The Chilean government rejected an $8 billion dam proposal to meet the country’s growing energy demands. The decision came form Chile’s highest administrative authority, the Committee of Ministers, and cancelled an environmental permit to build five dams on the Baker and Pascua rivers in southern Chile that was originally granted back in 2011.
“These giant dams would have put at risk the wilderness, traditional culture, and local tourism economy of this remarkable region,” said Amanda Maxwell, from the USA-based Natural Resources Defense Council (NRDC), in a statement released by NGO International Rivers (IR). “Patagonia’s rugged and varied wilderness is truly an environmental treasure.”
After a three-hour meeting, Chile’s ministers of agriculture, energy, mining, economy and health voted unanimously to reject the project.

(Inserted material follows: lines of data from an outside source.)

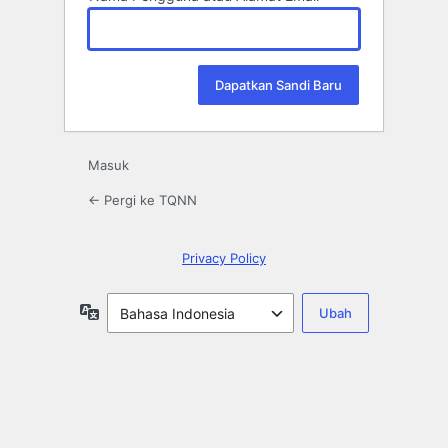
Masuk
← Pergi ke TQNN
Privacy Policy
Bahasa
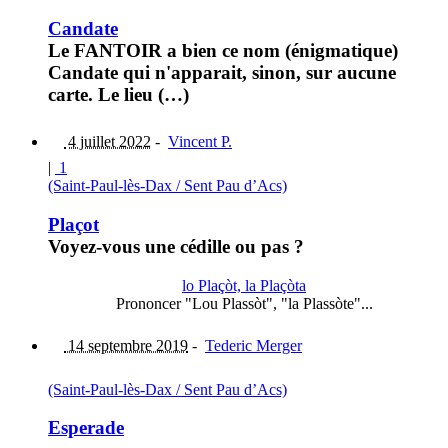
Candate
Le FANTOIR a bien ce nom (énigmatique)
Candate qui n'apparait, sinon, sur aucune
carte. Le lieu (…)
4 juillet 2022
-
Vincent P.
|
1
(Saint-Paul-lès-Dax / Sent Pau d’Acs)
Plaçot
Voyez-vous une cédille ou pas ?
lo Plaçòt, la Plaçòta
Prononcer "Lou Plassòt", "la Plassòte"...
14 septembre 2019
-
Tederic Merger
(Saint-Paul-lès-Dax / Sent Pau d’Acs)
Esperade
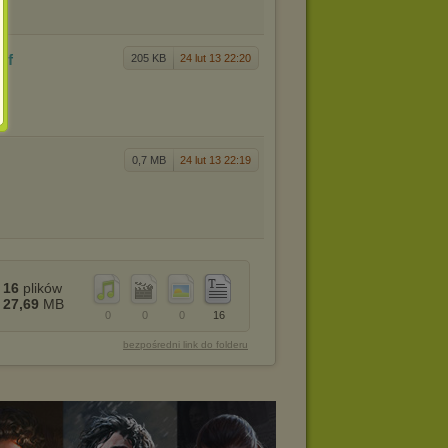
pdf
205 KB
24 lut 13 22:20
0,7 MB
24 lut 13 22:19
16
plików
27,69
MB
0
0
0
16
bezpośredni link do folderu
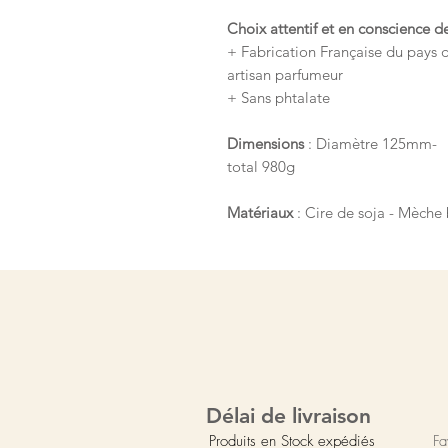
Choix attentif et en conscience d
+ Fabrication Française du pays 
artisan parfumeur
+ Sans phtalate
Dimensions
: Diamètre 125mm- H
total 980g
Matériaux
: Cire de soja - Mèche 
Délai de livraison
Produits en Stock expédiés
Fa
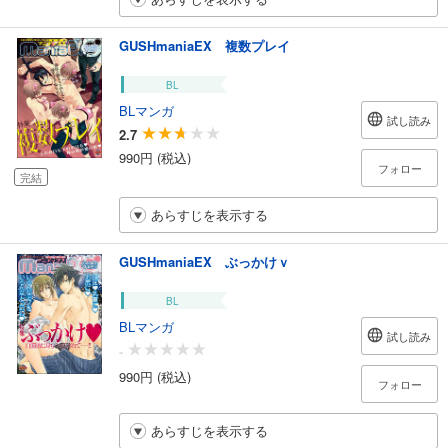
GUSHmaniaEX 複数プレイ
BL
BLマンガ
試し読み
2.7
990円 (税込)
フォロー
完結
あらすじを表示する
GUSHmaniaEX ぶっかけｖ
BL
BLマンガ
試し読み
-
990円 (税込)
フォロー
あらすじを表示する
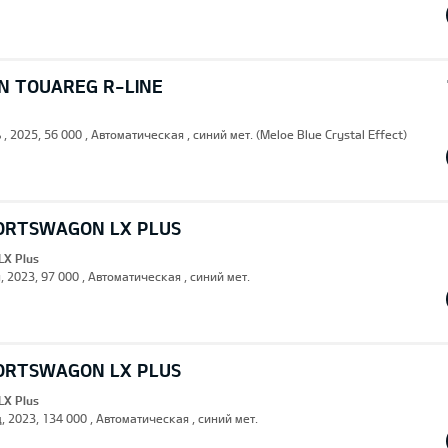
 TOUAREG R-LINE
 , 2025, 56 000 , Автоматическая , синий мет. (Meloe Blue Crystal Effect)
PORTSWAGON LX PLUS
LX Plus
, 2023, 97 000 , Автоматическая , синий мет.
PORTSWAGON LX PLUS
LX Plus
, 2023, 134 000 , Автоматическая , синий мет.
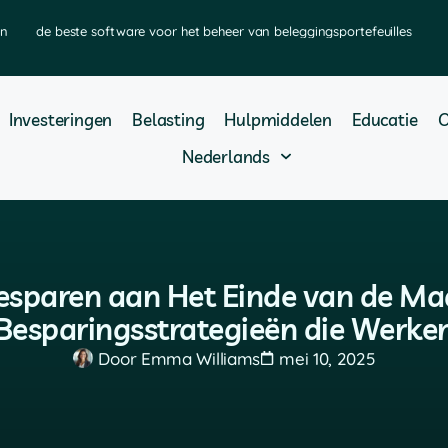
en
de beste software voor het beheer van beleggingsportefeuilles
Investeringen
Belasting
Hulpmiddelen
Educatie
O
Nederlands
esparen aan Het Einde van de Ma
Besparingsstrategieën die Werke
Door
Emma Williams
mei 10, 2025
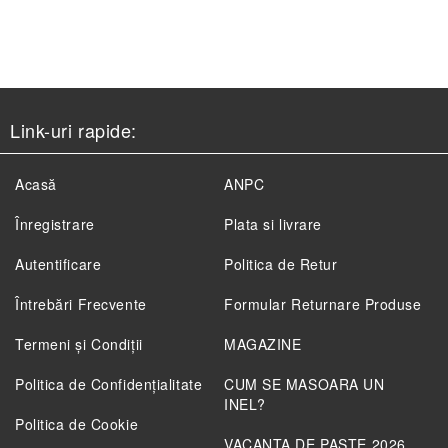
Link-uri rapide:
Acasă
ANPC
Înregistrare
Plata si livrare
Autentificare
Politica de Retur
Întrebări Frecvente
Formular Returnare Produse
Termeni și Condiții
MAGAZINE
Politica de Confidenţialitate
CUM SE MASOARA UN
INEL?
Politica de Cookie
VACANTA DE PASTE 2026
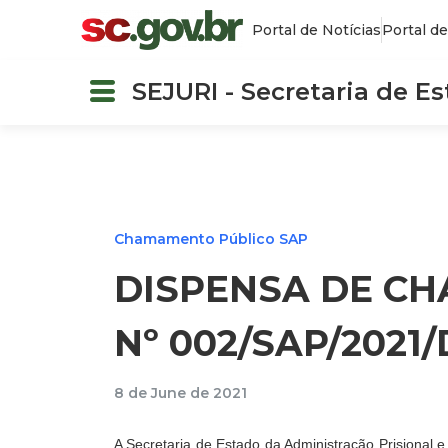
Portal de Notícias
Portal de
SEJURI - Secretaria de E
Chamamento Público SAP
DISPENSA DE C
Nº 002/SAP/2021
8 de June de 2021
A Secretaria de Estado da Administração Prisional e 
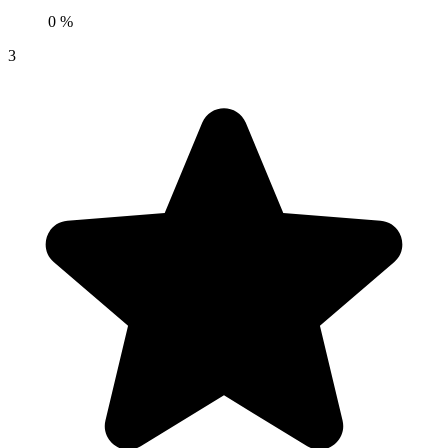
0 %
3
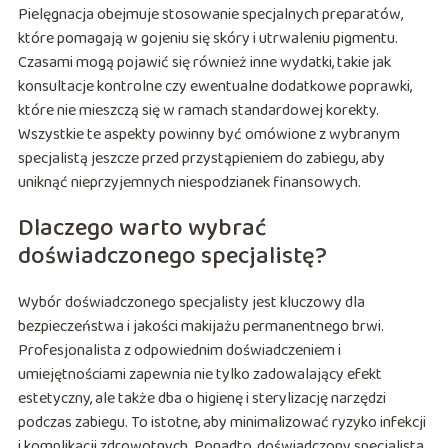
Pielęgnacja obejmuje stosowanie specjalnych preparatów,
które pomagają w gojeniu się skóry i utrwaleniu pigmentu.
Czasami mogą pojawić się również inne wydatki, takie jak
konsultacje kontrolne czy ewentualne dodatkowe poprawki,
które nie mieszczą się w ramach standardowej korekty.
Wszystkie te aspekty powinny być omówione z wybranym
specjalistą jeszcze przed przystąpieniem do zabiegu, aby
uniknąć nieprzyjemnych niespodzianek finansowych.
Dlaczego warto wybrać
doświadczonego specjalistę?
Wybór doświadczonego specjalisty jest kluczowy dla
bezpieczeństwa i jakości makijażu permanentnego brwi.
Profesjonalista z odpowiednim doświadczeniem i
umiejętnościami zapewnia nie tylko zadowalający efekt
estetyczny, ale także dba o higienę i sterylizację narzędzi
podczas zabiegu. To istotne, aby minimalizować ryzyko infekcji
i komplikacji zdrowotnych. Ponadto, doświadczony specjalista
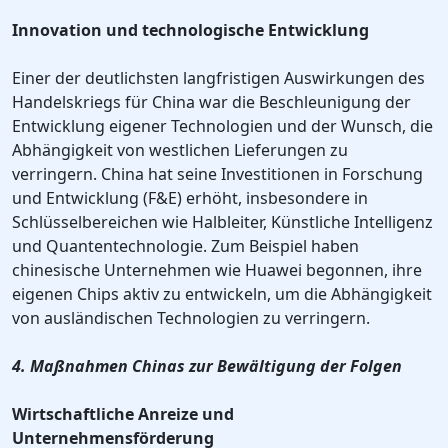
Innovation und technologische Entwicklung
Einer der deutlichsten langfristigen Auswirkungen des
Handelskriegs für China war die Beschleunigung der
Entwicklung eigener Technologien und der Wunsch, die
Abhängigkeit von westlichen Lieferungen zu
verringern. China hat seine Investitionen in Forschung
und Entwicklung (F&E) erhöht, insbesondere in
Schlüsselbereichen wie Halbleiter, Künstliche Intelligenz
und Quantentechnologie. Zum Beispiel haben
chinesische Unternehmen wie Huawei begonnen, ihre
eigenen Chips aktiv zu entwickeln, um die Abhängigkeit
von ausländischen Technologien zu verringern.
4. Maßnahmen Chinas zur Bewältigung der Folgen
Wirtschaftliche Anreize und
Unternehmensförderung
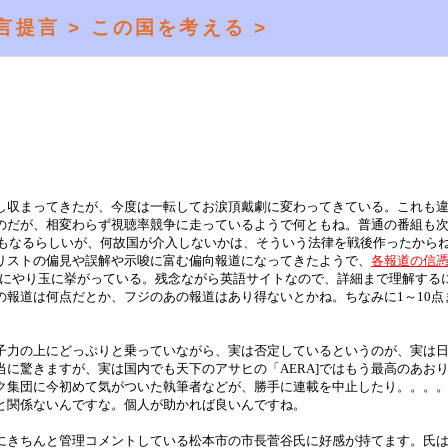
言提言 >
この国を考える >
し収まってきたが、今度は一転してお涙頂戴劇に変わってきている。これも
のだが、相変わらず視聴率競争に走っているようで何ともね。普通の番組も
にもなるらしいが、何故国が介入しないかは、そういう法律を戦後作ったから
リストの偏見や誤解や示唆に富む偏向報道になってきたようで、
各報道の信
普通にやり玉に挙がっている。残念ながら英語サイトなので、詳細まで理解する
報道は何点だとか、フジのあの報道はあり得ないとかね。ちなみに1～10点
子力の上にどっぷりと乗っていながら、実は否定しているというのが、実は
に驚きますが、実は国内でも天下のアサヒの「AERA]ではもう最高のあお
ク集団に今初めて気がついた執筆者などが、勝手に連載を中止したり。。。
と関係ないんですな。個人が助かれば良いんですね。
にきちんと管理コメントしている松本市の市長菅谷氏に好感が持てます。氏は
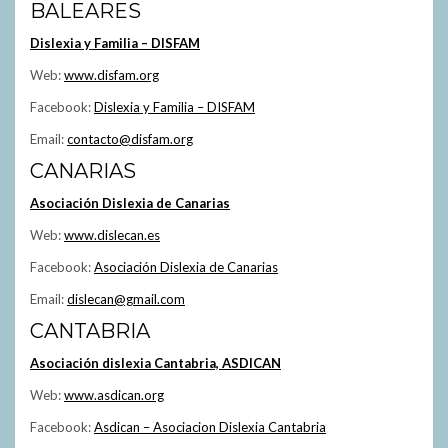
BALEARES
Dislexia y Familia – DISFAM
Web:
www.disfam.org
Facebook:
Dislexia y Familia – DISFAM
Email:
contacto@disfam.org
CANARIAS
Asociación Dislexia de Canarias
Web:
www.dislecan.es
Facebook:
Asociación Dislexia de Canarias
Email:
dislecan@gmail.com
CANTABRIA
Asociación dislexia Cantabria, ASDICAN
Web:
www.asdican.org
Facebook:
Asdican – Asociacion Dislexia Cantabria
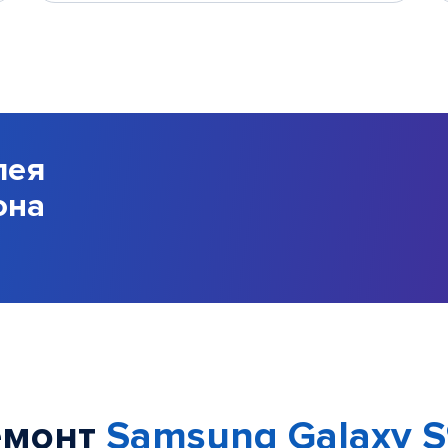
лея
она
емонт
Samsung Galaxy S9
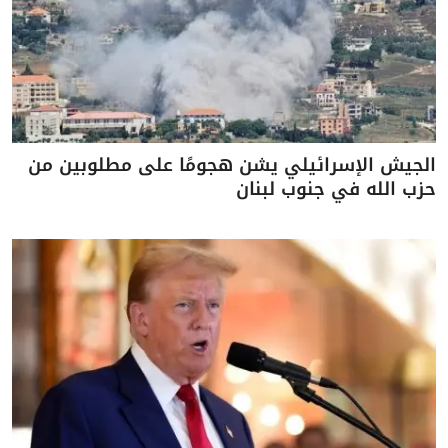
الجيش الإسرائيلي يشن هجومًا على مطلوبين من
حزب الله في جنوب لبنان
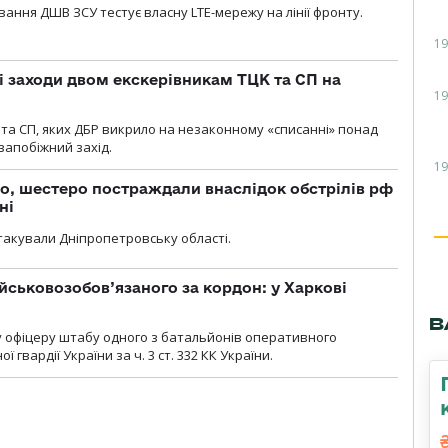
вання ДШВ ЗСУ тестує власну LTE-мережу на лінії фронту.
19
і заходи двом екскерівникам ТЦК та СП на
19
та СП, яких ДБР викрило на незаконному «списанні» понад
 запобіжний захід.
19
о, шестеро постраждали внаслідок обстрілів рф
ні
атакували Дніпропетровську області.
йськовозобов’язаного за кордон: у Харкові
В
у офіцеру штабу одного з батальйонів оперативного
гвардії України за ч. 3 ст. 332 КК України.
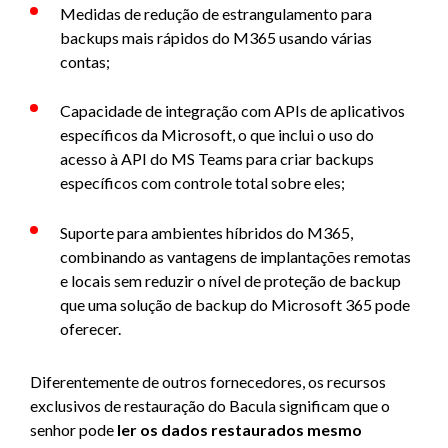
Medidas de redução de estrangulamento para
backups mais rápidos do M365 usando várias
contas;
Capacidade de integração com APIs de aplicativos
específicos da Microsoft, o que inclui o uso do
acesso à API do MS Teams para criar backups
específicos com controle total sobre eles;
Suporte para ambientes híbridos do M365,
combinando as vantagens de implantações remotas
e locais sem reduzir o nível de proteção de backup
que uma solução de backup do Microsoft 365 pode
oferecer.
Diferentemente de outros fornecedores, os recursos
exclusivos de restauração do Bacula significam que o
senhor pode
ler os dados restaurados mesmo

The committee “decided to side with complaints presented by the community,” Environment Minister Pablo Badenier told reporters. “As of now, the hydroelectric project has been rejected.”
IR states that the approval process for the permit was “full of procedural irregularities and charges of misconduct,” and that HidroAysén has been subject to “an eight-year environmental campaign waged by the Patagonia Defense Council [and] a coalition of nearly 70 Chilean and international organizations.” The government has now “sided with the majority of Chileans, and 10s of 1000s of people around the world, who believe that large dams should not be built in Chile’s Patagonia,” it states.
The decision by the Committee follows a new energy policy publicized in mid-May by President Michelle Bachelet, who started a second term in March this year, pushing natural gas and renewable energy.